Alfred Ernest Teraireia Poroi (3 March 1906—27 August 1994) was a French Polynesian politician who represented French Polynesia in the French Senate from 1962 to 1971.

Poroi was born in Mataiea on Tahiti and educated at l’école Viénot in Papeete. After working in the shipping industry, he was appointed manager of the Union Steam Ship Company of New Zealand's Papeete operations. In 1934 he was one of the founders of the Radio-Club Océanien, which ran the first radio station in Tahiti, and later served as its president. In 1946 he founded a travel agency, Travel Poroi.

In 1935 he was elected as a municipal councilor of Papeete. In 1941 when the council was dissolved and replaced by a commission he was appointed 1st deputy. In September 1942 he was appointed mayor following the resignation of Léonce Brault. He won the subsequent mayoral elections in August 1945 and was constantly re-elected until 1966.

He was first elected to the Assembly of French Polynesia in the 1945–46 French Oceanian legislative election. He was re-elected in the 1953 French Oceanian legislative election, with members of his Union for the Defence of the Interests of French Oceania coalition winning all five seats in Papeete. Following a dispute in the Assembly on 10 April 1953, a fight broke out between Poroi and Noël Ilari. Ilari then challenged Poroi to a duel, which Poroi agreed should take place at the end of the day.
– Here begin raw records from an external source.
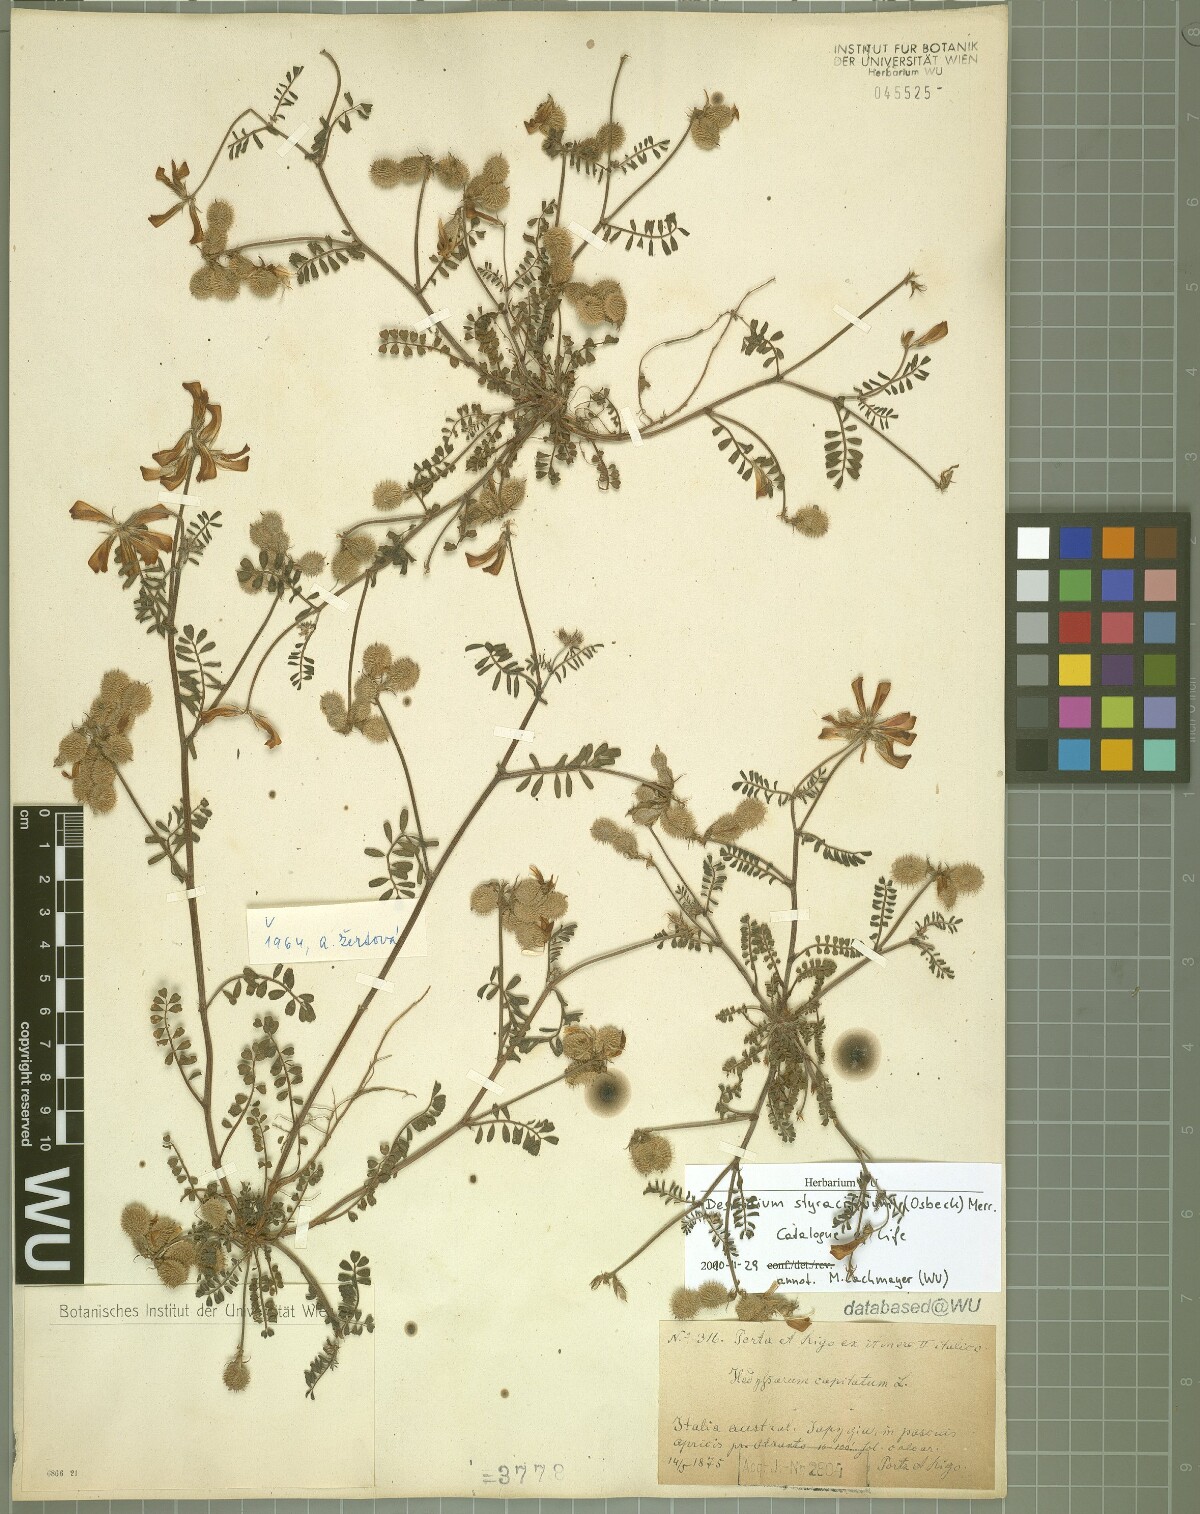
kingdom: Plantae
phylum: Tracheophyta
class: Magnoliopsida
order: Fabales
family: Fabaceae
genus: Grona
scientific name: Grona styracifolia
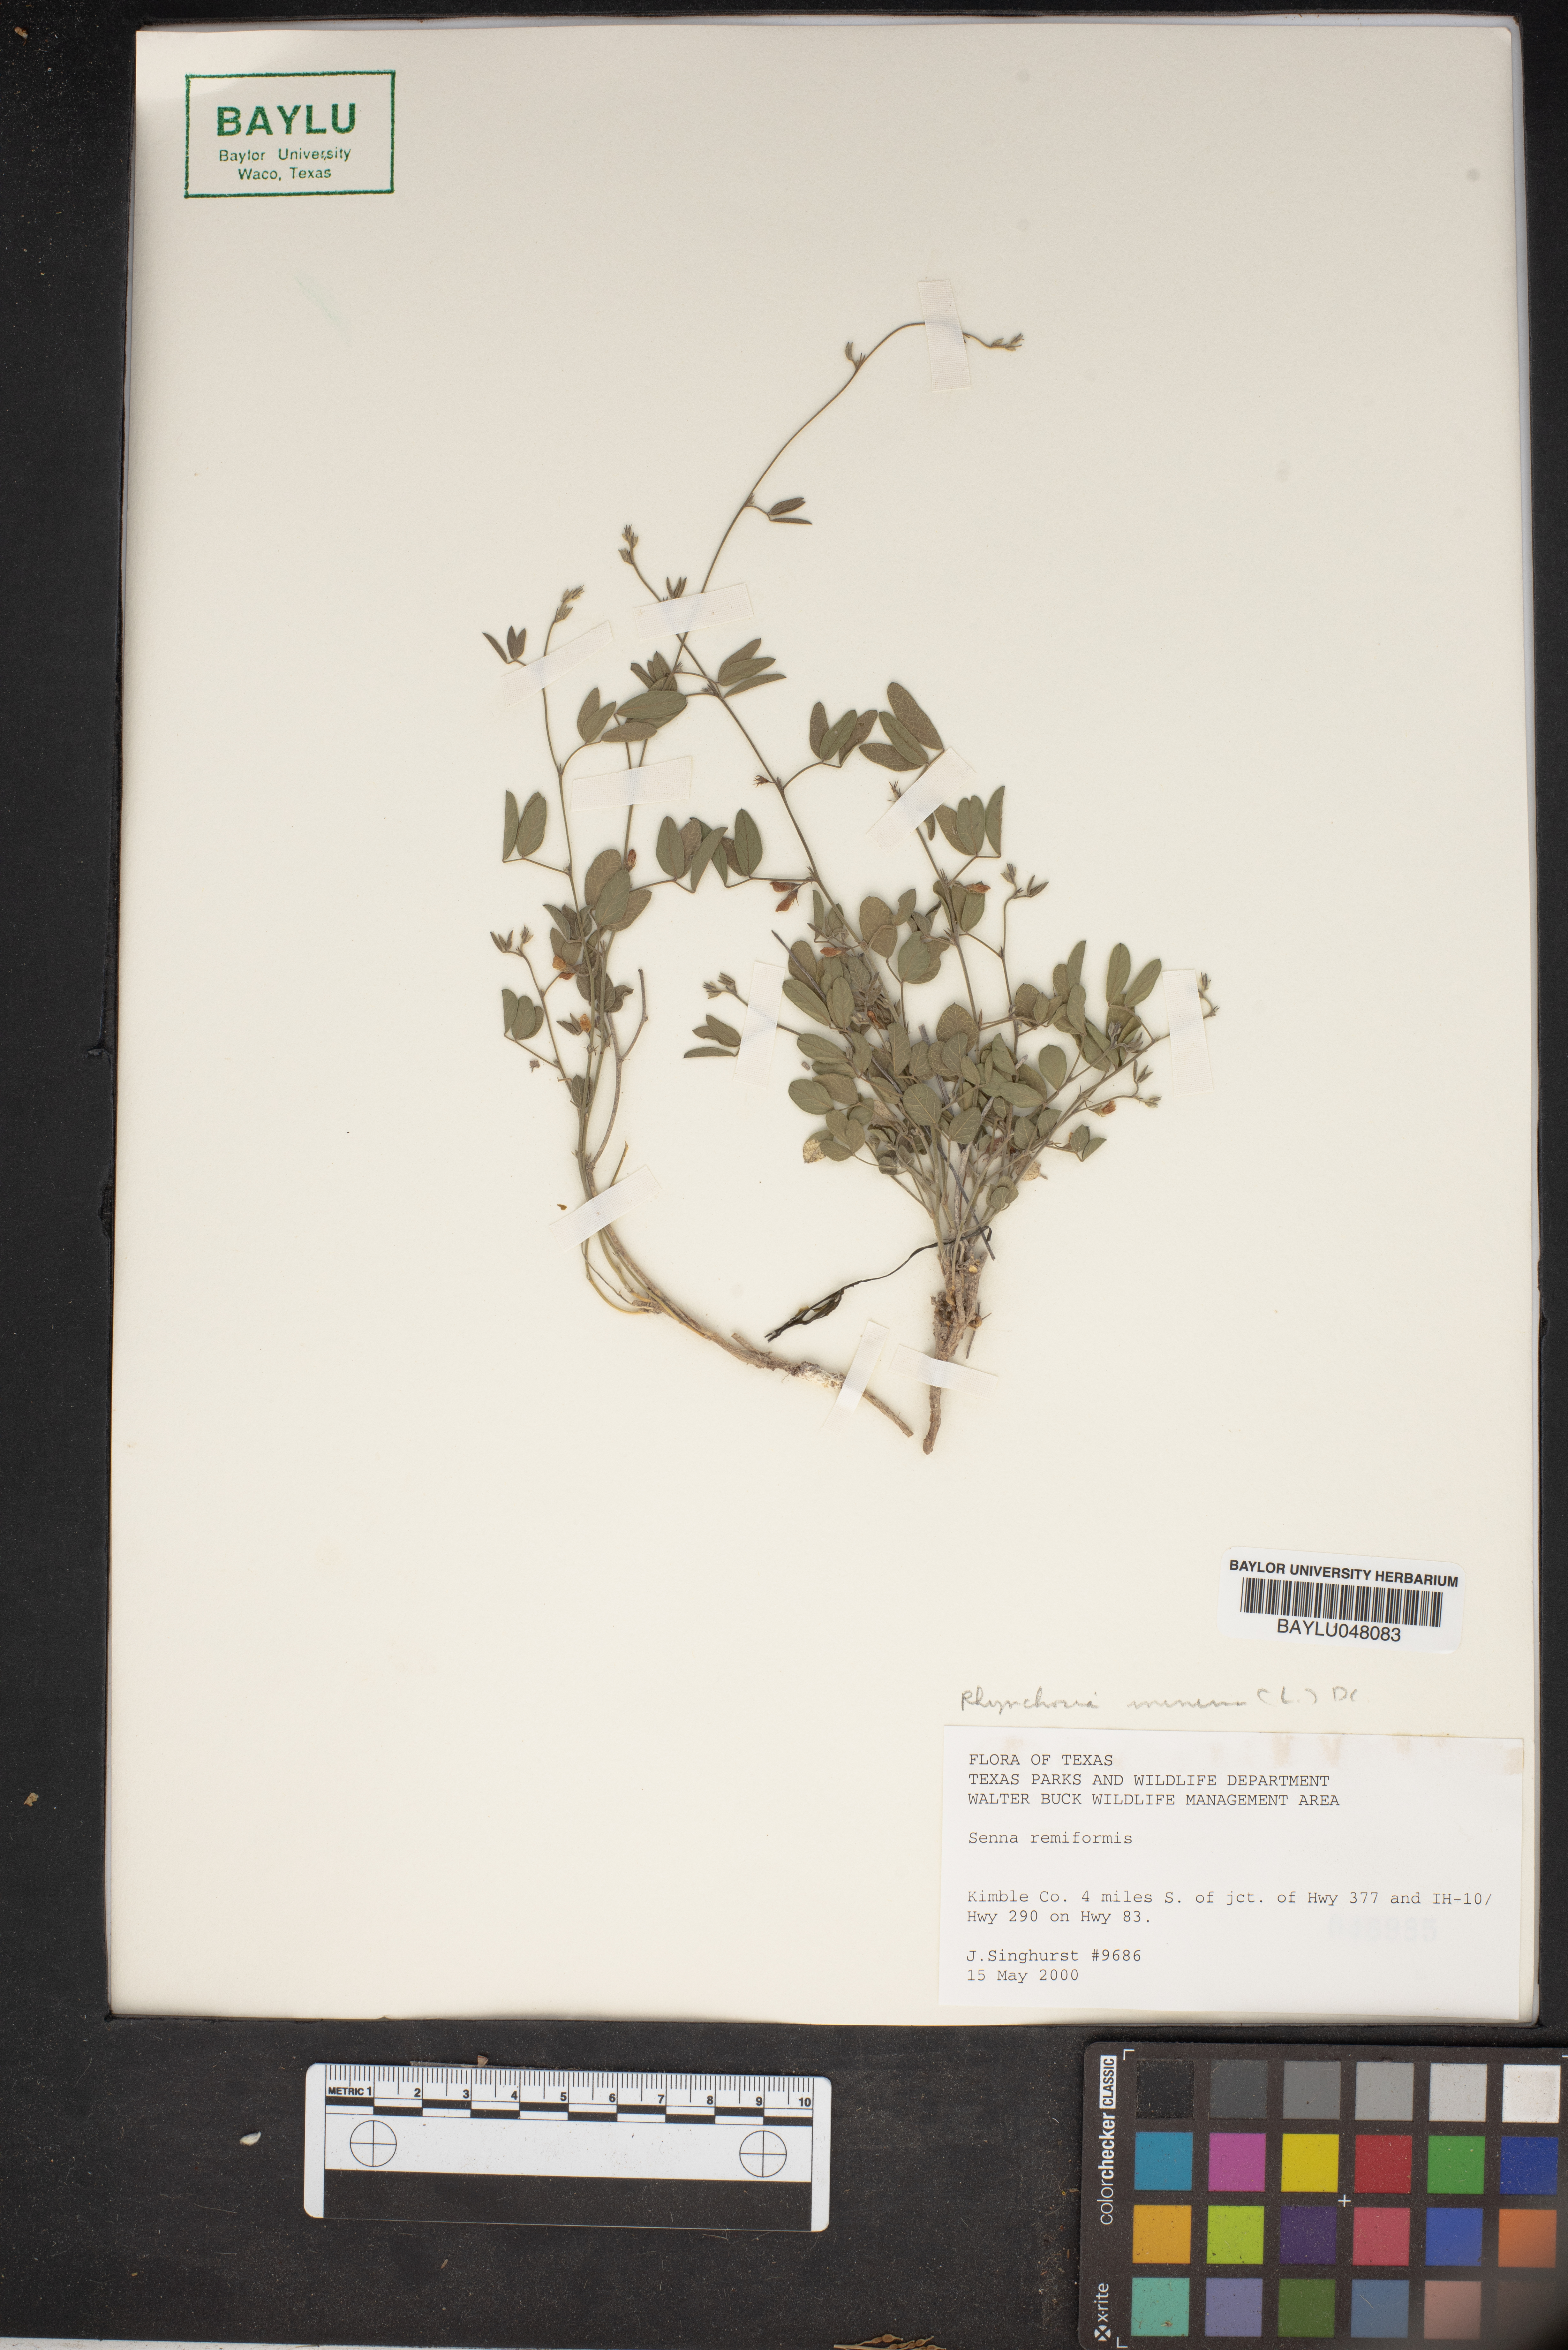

The duel ultimately did not occur, after Governor René Petitbon broadcast a radio message forbidding it and stationed police at the homes of the participants. He was re-elected in the 1957 election as a member of Rudy Bambridge's Tahitian Union. Following riots over income tax which overthrew the elected government of Pouvanaa a Oopa, he was appointed head of a new government by Governor Camille Victor Bailly.

In 1962 a split in the Tahitian Union saw Bambridge and Coppenrath depart. Poroi then contested Coppenrath's senate seat, winning election in the second round. In the subsequent 1962 Assembly elections he formed a coalition with the Democratic Rally of the Tahitian People.

In 1966 he lost the Papeete mayoralty to an anti-nuclear candidate, Georges Pambrun.

He was re-elected to the Assembly in the 1967 election.

He did not run for re-election to the Senate in 1971, and was succeeded by Pouvanaa a Oopa. He retired from politics in 1972.

==Honours==
In 1952 he was awarded the Legion of Honour. He was also a Commander of the Ordre national du Mérite and Officer of the Ordre des Palmes académiques.